### Your instructions
What is the number of lines in this listing that include "analysis"? Answer with that number only.

------------------------------

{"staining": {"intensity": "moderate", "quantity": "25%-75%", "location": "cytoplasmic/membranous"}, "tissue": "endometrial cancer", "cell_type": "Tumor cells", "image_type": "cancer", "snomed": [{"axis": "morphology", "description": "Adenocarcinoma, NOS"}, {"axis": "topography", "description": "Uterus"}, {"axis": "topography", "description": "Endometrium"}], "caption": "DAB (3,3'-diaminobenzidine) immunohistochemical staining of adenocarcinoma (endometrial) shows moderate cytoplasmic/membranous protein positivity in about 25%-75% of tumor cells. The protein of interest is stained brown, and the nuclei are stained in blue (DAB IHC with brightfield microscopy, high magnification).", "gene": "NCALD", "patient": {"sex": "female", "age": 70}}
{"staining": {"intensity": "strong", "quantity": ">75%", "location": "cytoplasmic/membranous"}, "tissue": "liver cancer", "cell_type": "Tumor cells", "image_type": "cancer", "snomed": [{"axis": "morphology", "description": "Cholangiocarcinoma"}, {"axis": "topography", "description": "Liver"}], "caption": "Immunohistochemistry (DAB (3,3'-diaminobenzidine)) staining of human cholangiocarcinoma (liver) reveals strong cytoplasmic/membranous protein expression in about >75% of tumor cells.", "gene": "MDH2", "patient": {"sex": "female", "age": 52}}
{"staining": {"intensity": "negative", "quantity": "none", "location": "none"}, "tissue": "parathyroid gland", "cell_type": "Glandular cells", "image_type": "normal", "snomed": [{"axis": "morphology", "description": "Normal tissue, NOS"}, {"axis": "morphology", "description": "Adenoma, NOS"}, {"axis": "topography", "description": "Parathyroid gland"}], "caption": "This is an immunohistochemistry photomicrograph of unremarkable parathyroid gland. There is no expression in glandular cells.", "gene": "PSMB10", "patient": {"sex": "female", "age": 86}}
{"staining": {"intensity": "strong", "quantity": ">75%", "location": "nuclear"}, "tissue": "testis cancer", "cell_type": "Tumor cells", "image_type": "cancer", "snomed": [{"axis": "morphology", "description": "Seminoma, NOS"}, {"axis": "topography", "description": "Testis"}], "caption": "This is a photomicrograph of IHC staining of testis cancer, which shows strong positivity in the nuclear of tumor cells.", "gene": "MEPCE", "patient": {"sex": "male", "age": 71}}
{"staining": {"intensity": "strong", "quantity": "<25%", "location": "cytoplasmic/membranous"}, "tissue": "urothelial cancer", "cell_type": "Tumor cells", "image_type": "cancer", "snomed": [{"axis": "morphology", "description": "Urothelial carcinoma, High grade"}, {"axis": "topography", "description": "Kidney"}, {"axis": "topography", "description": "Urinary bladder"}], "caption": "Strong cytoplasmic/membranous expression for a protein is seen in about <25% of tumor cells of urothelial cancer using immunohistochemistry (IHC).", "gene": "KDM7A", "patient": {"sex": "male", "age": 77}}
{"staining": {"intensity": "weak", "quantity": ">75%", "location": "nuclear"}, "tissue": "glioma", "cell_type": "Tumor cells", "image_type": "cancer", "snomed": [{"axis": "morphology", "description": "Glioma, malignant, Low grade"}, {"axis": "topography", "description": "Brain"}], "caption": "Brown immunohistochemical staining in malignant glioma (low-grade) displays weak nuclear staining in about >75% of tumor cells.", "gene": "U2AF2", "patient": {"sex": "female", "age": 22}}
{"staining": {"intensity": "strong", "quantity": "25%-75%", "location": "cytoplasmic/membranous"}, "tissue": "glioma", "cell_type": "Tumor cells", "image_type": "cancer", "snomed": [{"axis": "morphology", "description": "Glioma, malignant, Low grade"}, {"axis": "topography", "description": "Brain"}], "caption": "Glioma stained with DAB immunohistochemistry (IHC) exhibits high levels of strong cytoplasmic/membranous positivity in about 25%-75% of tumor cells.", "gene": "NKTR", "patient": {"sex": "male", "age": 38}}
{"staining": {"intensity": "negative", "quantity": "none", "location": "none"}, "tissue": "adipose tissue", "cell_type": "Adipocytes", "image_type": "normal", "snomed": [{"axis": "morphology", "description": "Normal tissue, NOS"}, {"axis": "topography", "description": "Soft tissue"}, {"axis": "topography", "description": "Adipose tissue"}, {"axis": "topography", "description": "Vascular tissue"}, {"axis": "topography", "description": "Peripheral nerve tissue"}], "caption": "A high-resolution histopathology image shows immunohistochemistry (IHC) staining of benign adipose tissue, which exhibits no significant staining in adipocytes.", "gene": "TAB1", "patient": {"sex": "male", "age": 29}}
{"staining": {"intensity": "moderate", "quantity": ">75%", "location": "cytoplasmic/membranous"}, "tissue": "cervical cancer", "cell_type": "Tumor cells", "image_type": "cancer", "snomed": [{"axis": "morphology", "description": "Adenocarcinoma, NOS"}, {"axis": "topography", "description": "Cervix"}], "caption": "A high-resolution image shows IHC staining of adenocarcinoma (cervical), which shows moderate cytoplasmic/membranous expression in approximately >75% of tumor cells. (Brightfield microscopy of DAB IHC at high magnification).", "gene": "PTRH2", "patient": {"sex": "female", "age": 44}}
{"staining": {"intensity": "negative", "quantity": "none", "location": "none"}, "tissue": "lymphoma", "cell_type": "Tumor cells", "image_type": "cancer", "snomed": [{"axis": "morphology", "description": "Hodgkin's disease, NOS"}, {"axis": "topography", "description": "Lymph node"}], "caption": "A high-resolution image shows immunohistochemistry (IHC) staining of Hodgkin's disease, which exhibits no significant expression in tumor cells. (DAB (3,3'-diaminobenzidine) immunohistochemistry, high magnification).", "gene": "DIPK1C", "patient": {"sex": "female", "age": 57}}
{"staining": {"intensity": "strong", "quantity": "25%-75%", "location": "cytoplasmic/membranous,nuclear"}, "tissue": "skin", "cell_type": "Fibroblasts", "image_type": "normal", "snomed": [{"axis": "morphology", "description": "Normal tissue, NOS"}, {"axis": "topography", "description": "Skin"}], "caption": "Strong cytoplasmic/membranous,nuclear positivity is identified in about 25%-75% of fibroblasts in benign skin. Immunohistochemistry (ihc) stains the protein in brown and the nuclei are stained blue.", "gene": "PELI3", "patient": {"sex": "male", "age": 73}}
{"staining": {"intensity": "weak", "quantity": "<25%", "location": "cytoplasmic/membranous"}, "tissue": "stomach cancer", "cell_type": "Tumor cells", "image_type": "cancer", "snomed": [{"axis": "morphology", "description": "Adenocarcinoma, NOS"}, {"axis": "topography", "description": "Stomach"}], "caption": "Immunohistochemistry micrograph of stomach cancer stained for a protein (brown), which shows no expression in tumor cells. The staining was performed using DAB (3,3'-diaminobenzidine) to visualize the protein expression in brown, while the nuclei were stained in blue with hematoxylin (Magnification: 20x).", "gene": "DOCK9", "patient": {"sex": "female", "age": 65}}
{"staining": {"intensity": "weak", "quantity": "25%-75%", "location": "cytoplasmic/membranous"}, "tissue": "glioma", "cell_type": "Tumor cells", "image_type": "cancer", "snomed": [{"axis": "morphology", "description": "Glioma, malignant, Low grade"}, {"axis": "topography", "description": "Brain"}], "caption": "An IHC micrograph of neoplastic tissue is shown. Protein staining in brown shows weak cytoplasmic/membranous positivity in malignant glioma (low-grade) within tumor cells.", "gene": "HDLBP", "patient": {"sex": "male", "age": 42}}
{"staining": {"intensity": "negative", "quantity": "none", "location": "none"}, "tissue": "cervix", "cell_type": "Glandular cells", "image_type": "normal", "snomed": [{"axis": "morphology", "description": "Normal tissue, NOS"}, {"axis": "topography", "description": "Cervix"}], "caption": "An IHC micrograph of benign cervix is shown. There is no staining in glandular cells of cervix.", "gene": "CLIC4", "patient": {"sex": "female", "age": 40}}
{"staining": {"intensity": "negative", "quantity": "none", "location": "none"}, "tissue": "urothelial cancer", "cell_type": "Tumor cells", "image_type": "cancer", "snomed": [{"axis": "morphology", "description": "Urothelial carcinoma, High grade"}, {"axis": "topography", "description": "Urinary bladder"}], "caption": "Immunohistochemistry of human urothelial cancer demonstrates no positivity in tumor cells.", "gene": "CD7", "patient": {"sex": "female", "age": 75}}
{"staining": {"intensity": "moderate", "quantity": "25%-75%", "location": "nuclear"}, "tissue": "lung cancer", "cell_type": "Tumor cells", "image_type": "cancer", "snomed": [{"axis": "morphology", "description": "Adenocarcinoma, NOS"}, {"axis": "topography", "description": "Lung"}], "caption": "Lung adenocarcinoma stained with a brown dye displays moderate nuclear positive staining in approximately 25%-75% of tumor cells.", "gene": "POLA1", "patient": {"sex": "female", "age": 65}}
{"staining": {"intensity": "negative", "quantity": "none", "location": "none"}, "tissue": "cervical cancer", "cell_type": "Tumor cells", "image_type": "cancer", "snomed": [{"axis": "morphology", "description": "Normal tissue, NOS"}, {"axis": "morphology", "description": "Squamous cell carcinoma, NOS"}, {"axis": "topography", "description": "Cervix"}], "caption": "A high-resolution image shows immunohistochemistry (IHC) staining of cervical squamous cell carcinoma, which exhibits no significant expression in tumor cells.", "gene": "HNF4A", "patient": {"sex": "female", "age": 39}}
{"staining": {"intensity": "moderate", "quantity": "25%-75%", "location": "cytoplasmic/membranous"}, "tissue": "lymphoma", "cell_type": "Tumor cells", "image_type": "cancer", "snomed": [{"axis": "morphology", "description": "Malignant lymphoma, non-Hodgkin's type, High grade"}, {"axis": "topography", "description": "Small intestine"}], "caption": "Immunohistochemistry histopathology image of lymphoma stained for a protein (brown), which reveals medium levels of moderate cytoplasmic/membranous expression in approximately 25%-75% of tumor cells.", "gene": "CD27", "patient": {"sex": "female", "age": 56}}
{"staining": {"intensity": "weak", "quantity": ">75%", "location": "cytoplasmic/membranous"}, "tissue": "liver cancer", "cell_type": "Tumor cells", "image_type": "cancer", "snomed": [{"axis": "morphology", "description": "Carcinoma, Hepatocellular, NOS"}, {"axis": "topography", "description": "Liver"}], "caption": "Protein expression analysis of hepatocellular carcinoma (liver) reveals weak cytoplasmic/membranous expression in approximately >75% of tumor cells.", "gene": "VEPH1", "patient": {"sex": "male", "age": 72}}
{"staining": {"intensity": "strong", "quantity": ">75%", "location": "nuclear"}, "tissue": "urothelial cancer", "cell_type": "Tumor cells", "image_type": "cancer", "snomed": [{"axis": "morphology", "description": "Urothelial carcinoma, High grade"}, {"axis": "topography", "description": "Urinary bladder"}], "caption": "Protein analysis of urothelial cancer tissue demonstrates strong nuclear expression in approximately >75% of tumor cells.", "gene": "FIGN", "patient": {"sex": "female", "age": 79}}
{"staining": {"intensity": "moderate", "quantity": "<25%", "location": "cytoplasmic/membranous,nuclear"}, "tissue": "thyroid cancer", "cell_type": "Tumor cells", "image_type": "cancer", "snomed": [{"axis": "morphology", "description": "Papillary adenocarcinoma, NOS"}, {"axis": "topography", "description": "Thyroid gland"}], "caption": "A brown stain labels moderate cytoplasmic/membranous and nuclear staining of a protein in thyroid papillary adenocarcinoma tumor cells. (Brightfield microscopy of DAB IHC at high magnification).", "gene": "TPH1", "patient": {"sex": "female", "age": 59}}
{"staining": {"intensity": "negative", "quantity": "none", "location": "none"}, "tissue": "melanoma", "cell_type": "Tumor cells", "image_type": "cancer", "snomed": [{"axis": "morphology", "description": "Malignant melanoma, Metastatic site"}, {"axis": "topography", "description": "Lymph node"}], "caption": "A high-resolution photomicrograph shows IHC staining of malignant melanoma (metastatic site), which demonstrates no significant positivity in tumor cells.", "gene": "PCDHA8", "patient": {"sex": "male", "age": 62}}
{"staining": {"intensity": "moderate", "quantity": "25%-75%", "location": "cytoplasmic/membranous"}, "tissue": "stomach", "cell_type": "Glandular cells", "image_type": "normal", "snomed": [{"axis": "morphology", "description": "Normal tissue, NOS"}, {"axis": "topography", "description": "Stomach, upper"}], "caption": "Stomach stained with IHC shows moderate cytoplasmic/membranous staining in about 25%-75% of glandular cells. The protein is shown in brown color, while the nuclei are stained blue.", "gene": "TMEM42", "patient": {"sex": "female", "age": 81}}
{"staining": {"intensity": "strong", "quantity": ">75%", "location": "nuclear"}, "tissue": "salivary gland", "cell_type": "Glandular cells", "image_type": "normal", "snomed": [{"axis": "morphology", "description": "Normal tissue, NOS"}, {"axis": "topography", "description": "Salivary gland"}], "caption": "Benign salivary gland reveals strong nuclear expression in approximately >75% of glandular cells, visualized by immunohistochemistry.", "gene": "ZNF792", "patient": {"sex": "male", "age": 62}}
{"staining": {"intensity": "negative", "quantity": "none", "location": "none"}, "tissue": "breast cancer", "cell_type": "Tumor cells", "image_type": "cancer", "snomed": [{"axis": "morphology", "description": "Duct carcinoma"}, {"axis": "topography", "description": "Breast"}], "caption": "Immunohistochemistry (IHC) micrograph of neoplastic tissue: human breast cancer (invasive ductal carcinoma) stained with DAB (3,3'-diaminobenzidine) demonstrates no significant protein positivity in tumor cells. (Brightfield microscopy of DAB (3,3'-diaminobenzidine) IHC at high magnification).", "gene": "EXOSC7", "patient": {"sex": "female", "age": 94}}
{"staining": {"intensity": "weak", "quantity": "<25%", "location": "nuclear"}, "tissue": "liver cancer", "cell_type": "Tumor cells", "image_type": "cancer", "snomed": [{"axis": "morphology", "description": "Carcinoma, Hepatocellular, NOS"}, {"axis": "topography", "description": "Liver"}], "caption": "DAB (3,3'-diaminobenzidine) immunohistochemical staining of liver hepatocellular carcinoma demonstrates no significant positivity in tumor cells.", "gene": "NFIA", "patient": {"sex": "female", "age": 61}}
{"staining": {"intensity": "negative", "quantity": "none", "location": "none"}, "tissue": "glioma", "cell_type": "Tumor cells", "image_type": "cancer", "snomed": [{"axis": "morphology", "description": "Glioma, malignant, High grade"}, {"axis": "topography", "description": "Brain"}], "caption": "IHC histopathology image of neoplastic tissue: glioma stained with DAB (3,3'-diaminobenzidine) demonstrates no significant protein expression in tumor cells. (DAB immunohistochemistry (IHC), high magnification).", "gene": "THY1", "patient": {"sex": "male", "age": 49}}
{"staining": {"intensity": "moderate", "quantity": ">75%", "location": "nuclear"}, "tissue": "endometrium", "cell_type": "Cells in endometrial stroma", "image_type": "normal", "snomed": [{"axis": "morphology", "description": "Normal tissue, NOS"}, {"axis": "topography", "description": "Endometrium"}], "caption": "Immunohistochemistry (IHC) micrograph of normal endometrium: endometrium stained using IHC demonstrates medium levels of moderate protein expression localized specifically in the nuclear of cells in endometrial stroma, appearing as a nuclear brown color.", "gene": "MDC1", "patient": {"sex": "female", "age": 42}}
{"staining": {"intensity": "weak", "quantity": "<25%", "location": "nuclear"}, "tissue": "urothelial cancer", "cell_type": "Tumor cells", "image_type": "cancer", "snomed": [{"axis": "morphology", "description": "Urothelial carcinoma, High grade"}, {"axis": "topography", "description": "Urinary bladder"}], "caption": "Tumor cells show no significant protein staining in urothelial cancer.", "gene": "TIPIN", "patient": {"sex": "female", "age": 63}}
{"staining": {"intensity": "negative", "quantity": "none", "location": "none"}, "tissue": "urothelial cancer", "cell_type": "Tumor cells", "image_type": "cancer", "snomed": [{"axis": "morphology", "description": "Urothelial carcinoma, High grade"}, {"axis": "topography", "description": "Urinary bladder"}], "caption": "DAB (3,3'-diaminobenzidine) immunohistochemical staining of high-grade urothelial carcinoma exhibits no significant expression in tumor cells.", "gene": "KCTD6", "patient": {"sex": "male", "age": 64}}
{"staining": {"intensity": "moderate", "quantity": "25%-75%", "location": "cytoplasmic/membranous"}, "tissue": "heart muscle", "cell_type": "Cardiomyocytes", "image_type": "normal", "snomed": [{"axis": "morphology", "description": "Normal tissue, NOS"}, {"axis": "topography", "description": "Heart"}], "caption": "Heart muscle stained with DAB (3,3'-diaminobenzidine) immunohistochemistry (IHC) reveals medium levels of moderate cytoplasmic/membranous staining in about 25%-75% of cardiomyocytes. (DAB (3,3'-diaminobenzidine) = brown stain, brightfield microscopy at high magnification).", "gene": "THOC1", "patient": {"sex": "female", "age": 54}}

------------------------------

### Solution to this task
2